EXCERPTED PASSAGE:

The courtyard | © Feynan Ecolodge
The Royal Society for the Conservation of Nature converted the old mining camp into an ecolodge - a deliberate statement that this land would not be mined. Architect Ammar Khammash modeled the building on the caravanserai, the inns that once served Silk Route camel caravans. It was an apt choice: Feynan sits on the old caravan routes, and the design - central open courtyard, stone walls, individual chambers arranged around shared space - consciously echoes those ancient stopping points.
The lodge opened in 2005 and has been operated by EcoHotels since 2009. It directly supports around 80 families through employment and services, and the drivers who shuttle you across that final off-road stretch use their own vehicles and keep every dinar from the trip.
The Library Lounge
© Feynan Ecolodge, photo by Brian Scannell
When the temperature drops in winter, the lounge earns its place as the social heart of the lodge. Sofas cluster around a fireplace, shelves hold books about the region's archaeology, ecology, and history, and board games are stacked for anyone who wants them.
It is the kind of room that makes you forget you had plans - you settle in for a cup of Bedouin tea and emerge an hour later having talked to strangers from three different countries. The tea, sweet and spiced and made with local herbs, arrives in small glasses and tends to multiply on the table without anyone quite asking for more.
The Restaurant
© Feynan Ecolodge, photo by Ali Barqawi Studios
Every meal at Feynan is vegetarian, and this is not a compromise - it's a commitment, and one that the kitchen takes seriously. Breakfast is a traditional Arabic spread: local bread baked fresh each day by Um Khalid, a Bedouin mother from the community who uses a traditional curved saj oven, served alongside homemade jams, pickles, falafel, and fresh produce sourced as locally as possible.

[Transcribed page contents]
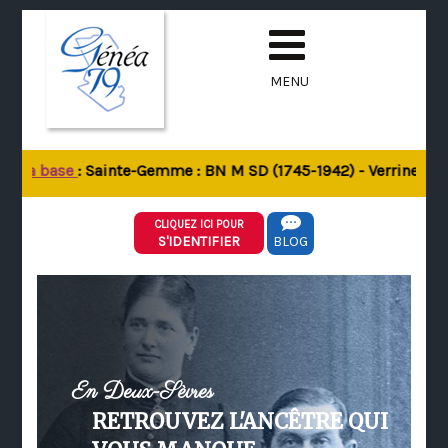
MENU
de la base
: Sainte-Gemme : BN M SD (1745-1942) - Verrines-sou
CLIQUEZ ICI POUR
S'IDENTIFIER
BLOG
En Deux-Sèvres
RETROUVEZ L'ANCÊTRE QUI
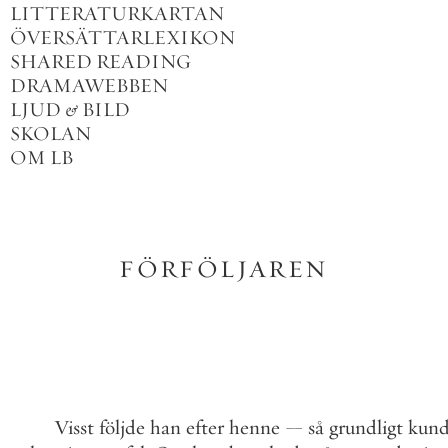
LITTERATURKARTAN
ÖVERSÄTTARLEXIKON
SHARED READING
DRAMAWEBBEN
LJUD
&
BILD
SKOLAN
OM LB
FÖRFÖLJAREN
Visst
följde
han
efter
henne
—
så
grundligt
kun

DESCRIPTION OF THE TASK:
Go on with the Feynan Ecolodge passage, starting after its final sentence about the breakfast spread.

YOUR RESPONSE:
Lunch might be a selection of mezze-style plates, or a packed lunchbox if you're heading out on a hike. Dinner is a three-course buffet of dishes drawn from Bedouin and Arabic culinary traditions, changed daily, prepared by local chefs. No alcohol is served out of respect for the community, though you can bring your own and serve yourself discreetly.
Dining under the stars on the terrace | © Feynan Ecolodge, photo by Bashar Alaeddin
The dining terrace transforms the act of eating into something worth pausing over. From spring through autumn, meals are served outdoors under open sky, candles on the tables, the desert stretching out in every direction. In the early morning, the wadi comes to life slowly - light catching the canyon walls, a shepherd moving goats across the hillside below - while you work through a plate of warm bread and jam.
At night, the absence of artificial light makes the stars genuinely astonishing. It is one of those rare places where the view from dinner competes seriously with the food, and neither wins.
The Rooms
Economy Family Room | © Feynan Ecolodge, photo by Bashar Alaeddin
Economy Rooms
Each economy room has single beds - firm, measuring 200 by 85 to 95 centimeters - and a private ensuite bathroom with a shower and electric lighting. At night, candles set into wall niches take over. Mineral water comes in locally made clay jars. The soap is made by a women's cooperative in northern Jordan.
In winter, hot water bottles appear on the beds. A leather-inlaid writing desk, made in the lodge's own onsite workshop, sits in each room. Mosquito nets cover every bed.
There are eleven economy rooms in total - eight twins, two triples, and one family room sleeping four - and no electricity sockets anywhere in the building (a charging station at the front desk handles phones and cameras).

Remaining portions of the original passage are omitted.